— Lesetext —
Familie und Beruf(ung). „Mein Leben ist wunderbar. Glücklich und manchmal nicht“, sagt sie. Die Fülle eines Frauenlebens eben. Die diplomierte Lebens- und Sozialberaterin arbeitet viele Jahre lang als Trainerin und Seminarleiterin für betriebliche Gesundheit und Human Ressources u.a. für die NÖ Landesregierung, die Stadt St. Pölten, als Jobcoach für das AMS NÖ sowie für große, namhafte Unternehmen. Als die beiden Söhne aus dem Haus gehen, widmet sie sich einer ehrenamtlichen Tätigkeit beim Roten Kreuz St. Pölten. Als Mitglied des Kriseninterventionsteams begleitete sie in fünf Jahren fast 70 (!) Einsätze.

— Auftrag —
Gib den Lesetext vollständig und ohne jede Änderung wieder.

— Bereitgestellte Daten —

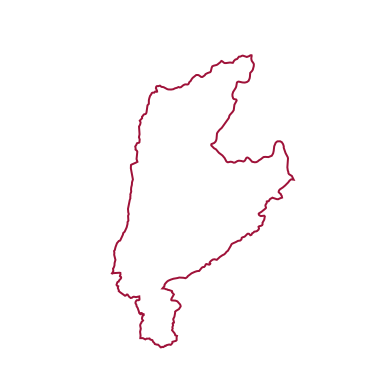 Sin Ho, Lai Chau, Vietnam (Natural Earth projection), rotated 230°
{"feature_id": "81297802B88663047044628", "entity_name": "Sin Ho", "entity_type": "district", "adm_level": 2, "iso_a3": "VNM", "parent_name": "Vietnam", "parent_adm1": "Lai Chau", "projection": "natural_earth1", "projection_center": [103.292, 22.251], "detail": "fine", "context": "isolated", "style": "outline", "palette": "rose", "viewbox_px": 384, "rotation_deg": 230, "n_neighbors": 0, "source": "geoboundaries", "source_scale": "gbopen_adm2", "svg_char_len": 6012}
<svg xmlns="http://www.w3.org/2000/svg" viewBox="0 0 384 384"><g transform="rotate(230 192 192)"><path d="M201.0,105.8L201.5,104.4L201.0,101.6L198.9,97.9L197.2,95.6L196.9,94.4L195.3,93.4L193.9,92.0L189.2,89.7L187.4,87.1L185.5,85.3L184.3,83.3L184.1,82.3L181.9,80.8L181.1,78.4L180.7,78.6L180.6,79.4L180.1,80.0L176.8,84.5L176.1,85.1L174.7,84.1L174.0,82.7L173.6,82.6L172.7,83.0L171.8,82.6L171.4,81.7L171.1,79.3L170.5,78.2L170.9,77.4L170.8,76.7L169.4,74.5L168.6,74.3L167.2,74.9L166.2,73.5L163.6,72.7L163.2,72.2L161.4,72.5L155.6,74.0L155.3,74.6L155.4,76.0L155.2,76.4L154.8,76.7L152.2,76.5L150.2,76.9L149.6,78.0L149.6,79.1L149.2,80.1L147.4,81.6L145.9,84.5L143.8,83.0L143.3,82.5L143.4,81.6L144.6,80.1L144.3,78.6L143.6,77.6L142.8,77.1L141.6,77.0L140.0,76.1L138.3,75.9L134.6,74.5L133.3,73.8L131.6,73.9L131.5,74.1L131.7,74.5L132.2,74.9L132.0,75.3L131.4,75.7L130.5,75.5L130.5,75.9L129.4,76.4L129.2,76.0L128.8,75.9L128.7,74.1L128.0,73.4L127.6,72.6L126.5,72.0L125.0,71.9L124.8,69.7L124.3,69.0L124.2,68.3L123.6,67.1L122.9,66.4L120.2,64.9L118.3,62.4L115.2,60.4L113.3,58.5L111.7,60.4L109.1,61.5L108.8,63.1L108.0,63.9L107.1,65.3L105.8,65.2L104.0,66.4L102.2,65.9L100.7,66.1L99.4,65.8L97.5,67.1L97.0,67.8L95.2,68.1L93.2,68.1L92.8,68.6L92.6,69.6L91.8,70.1L91.6,70.5L91.5,72.6L91.0,72.8L91.0,74.1L90.0,76.2L89.6,76.7L88.9,77.1L88.6,77.5L88.6,78.3L88.9,79.8L89.8,80.7L88.3,84.0L88.4,85.0L90.8,87.0L91.4,88.0L93.0,87.1L94.7,87.8L99.0,87.9L99.9,89.5L101.1,90.1L102.1,91.9L103.7,92.6L103.9,93.1L103.5,94.0L103.7,94.4L106.7,95.9L107.8,98.4L110.2,101.3L111.2,102.2L111.2,103.5L110.7,106.7L111.6,109.7L112.1,110.1L113.4,110.6L117.6,110.5L119.4,109.5L122.0,106.8L122.5,106.7L123.1,107.1L123.6,108.0L125.2,112.3L128.0,112.2L128.6,112.9L129.0,113.0L131.5,111.5L132.7,110.5L133.4,110.3L134.4,109.5L135.9,108.8L137.1,107.4L137.7,110.5L138.5,111.2L139.0,112.5L139.4,115.2L139.3,116.8L138.5,119.5L137.5,122.0L135.4,125.6L134.7,127.2L131.9,130.2L130.5,131.3L130.1,131.7L129.9,133.7L130.2,134.6L130.0,139.4L129.0,142.9L128.2,144.9L126.9,146.8L127.6,150.2L127.7,151.2L127.5,152.0L126.8,153.0L126.8,153.5L127.0,154.7L127.7,155.9L127.7,156.3L127.5,156.8L125.3,158.4L125.1,159.2L125.3,159.9L126.3,159.9L126.7,160.3L127.0,162.0L127.0,163.2L126.8,164.7L126.0,166.0L124.1,167.4L124.3,171.7L124.0,174.6L123.5,176.6L123.6,178.2L124.0,180.0L123.9,181.7L125.8,187.0L126.5,188.5L126.6,189.3L126.2,190.9L125.5,193.3L125.0,195.8L123.8,197.8L123.9,199.3L124.9,200.6L124.9,201.3L124.0,203.5L124.0,204.4L124.3,207.4L124.1,208.1L123.3,208.8L121.4,208.9L121.0,210.0L121.7,211.6L121.4,213.0L121.6,214.1L121.3,214.8L120.7,215.6L120.3,216.8L120.4,218.8L120.9,219.8L122.6,220.6L122.6,221.4L121.7,223.3L121.5,224.5L122.0,225.4L123.1,226.2L124.4,229.6L126.5,232.1L127.5,232.0L129.3,229.3L130.6,228.7L131.4,228.6L132.4,229.0L132.6,229.6L132.2,232.3L132.1,238.0L132.4,238.6L134.3,239.4L135.0,240.3L135.4,241.8L136.0,242.7L136.7,243.2L136.6,243.6L135.7,244.7L135.9,245.7L136.3,246.6L136.4,247.7L136.0,249.2L136.0,249.9L132.1,252.3L131.1,253.3L130.5,255.6L129.8,257.4L131.5,258.3L132.7,258.4L133.3,258.7L134.6,258.4L136.2,258.3L136.8,258.9L137.3,259.9L137.5,261.0L137.1,264.5L137.1,267.5L137.5,271.9L138.0,273.9L138.0,275.8L137.8,276.3L136.1,277.8L140.1,278.8L143.2,277.8L144.3,277.9L145.7,278.8L146.9,279.2L149.6,280.9L156.0,287.1L157.1,287.7L161.7,288.7L166.4,290.5L167.2,290.9L167.9,291.6L170.0,292.5L172.4,292.8L174.2,292.1L175.8,290.1L176.0,289.3L175.9,287.7L174.2,284.4L170.9,280.9L169.4,278.9L168.5,276.4L169.6,273.0L171.9,270.6L172.8,269.2L172.9,265.6L173.2,263.8L173.2,261.8L173.6,260.4L174.4,259.2L176.5,257.5L180.3,257.4L182.1,257.0L182.8,256.6L183.1,256.0L183.1,255.3L182.1,252.9L182.2,251.2L182.4,250.9L184.1,249.7L185.8,248.1L186.5,246.7L187.0,243.7L187.7,242.8L189.3,242.0L190.4,241.0L191.7,238.6L192.7,238.1L193.4,238.0L197.0,238.8L200.4,238.8L204.8,237.8L209.2,237.8L211.4,237.0L215.2,236.7L216.0,237.3L216.2,237.7L215.3,240.5L215.4,242.1L215.9,243.5L216.9,244.9L220.8,248.8L221.3,250.1L221.9,253.1L222.0,256.0L225.0,267.7L226.4,269.7L226.7,270.6L227.3,274.7L227.9,276.6L231.6,280.6L233.2,284.7L233.5,285.1L234.4,285.3L236.4,283.8L237.2,283.7L239.4,284.6L240.9,285.8L242.2,287.8L243.6,292.2L244.3,293.6L247.0,296.8L247.0,297.8L246.6,298.7L243.6,301.0L242.2,302.4L241.5,303.5L240.9,305.0L240.8,306.8L242.0,309.2L243.1,310.5L245.8,313.1L246.1,315.6L246.6,317.2L248.7,320.2L250.1,321.5L250.8,321.8L254.0,322.1L254.8,322.4L256.4,323.4L257.9,325.2L258.5,325.5L259.2,324.6L259.4,323.0L260.2,320.8L263.8,318.6L264.3,317.6L264.6,316.2L265.5,314.9L264.9,312.2L265.1,311.4L265.6,310.5L265.5,308.6L264.7,306.3L266.8,304.3L268.8,301.1L269.7,300.0L270.4,299.6L272.7,299.2L273.5,298.7L273.2,297.1L273.3,293.5L273.5,292.5L274.9,289.6L275.2,288.3L274.5,286.9L272.3,283.9L272.1,283.0L273.1,280.4L273.6,278.1L273.2,276.8L273.4,274.0L274.2,273.0L276.9,272.3L277.8,271.8L278.9,270.4L279.0,265.9L278.6,264.1L277.9,262.3L277.9,260.7L277.0,258.7L277.0,258.3L277.2,257.7L278.7,256.1L279.1,255.3L279.4,253.8L279.4,250.9L280.0,249.8L281.1,249.1L281.5,247.5L282.4,245.5L282.8,243.7L283.9,241.9L285.7,239.9L286.6,239.2L290.2,237.8L291.0,237.3L292.2,236.2L294.1,235.8L294.7,234.3L295.6,233.3L295.7,232.4L294.8,231.1L292.1,230.3L291.3,229.8L291.4,229.4L292.6,228.4L292.4,226.9L293.2,226.1L293.6,225.1L293.5,224.4L293.0,223.5L292.6,221.7L291.3,219.6L290.1,218.0L287.3,215.6L287.0,213.6L282.4,208.5L281.7,207.4L281.6,206.5L282.3,205.2L282.2,204.1L281.9,203.2L281.8,202.1L280.6,201.2L280.2,197.8L279.0,197.6L278.2,197.2L277.0,195.6L276.2,193.5L269.9,188.9L268.1,186.6L265.9,185.7L263.9,183.7L263.8,183.2L264.7,181.2L263.7,179.1L263.4,177.8L261.7,176.9L260.8,176.0L259.2,176.3L258.0,176.0L252.9,170.7L250.2,169.6L250.6,167.7L251.9,163.2L251.9,162.6L249.5,160.4L239.6,154.8L238.0,152.3L236.1,150.5L234.6,148.4L233.1,146.9L231.3,145.6L229.8,143.2L228.6,142.4L227.8,141.4L226.9,140.9L225.9,139.2L220.2,132.1L217.4,130.1L215.8,129.4L214.8,127.7L210.9,124.8L210.4,123.3L209.0,122.1L206.9,119.2L204.9,115.0L204.7,112.8L203.8,111.8L201.0,105.8Z" fill="none" stroke="#9f1239" stroke-width="2"/></g></svg>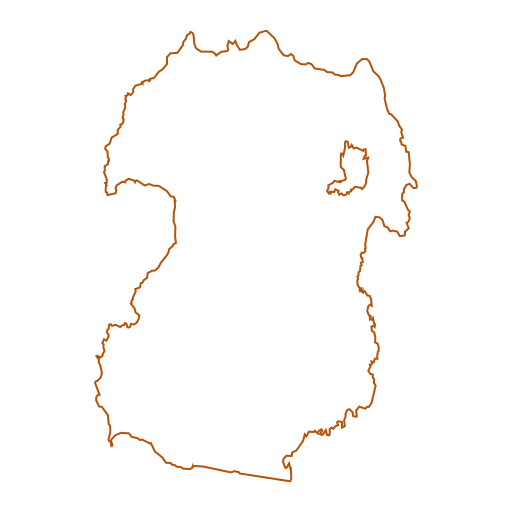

— Lösung —
Familie und Beruf(ung). „Mein Leben ist wunderbar. Glücklich und manchmal nicht“, sagt sie. Die Fülle eines Frauenlebens eben. Die diplomierte Lebens- und Sozialberaterin arbeitet viele Jahre lang als Trainerin und Seminarleiterin für betriebliche Gesundheit und Human Ressources u.a. für die NÖ Landesregierung, die Stadt St. Pölten, als Jobcoach für das AMS NÖ sowie für große, namhafte Unternehmen. Als die beiden Söhne aus dem Haus gehen, widmet sie sich einer ehrenamtlichen Tätigkeit beim Roten Kreuz St. Pölten. Als Mitglied des Kriseninterventionsteams begleitete sie in fünf Jahren fast 70 (!) Einsätze.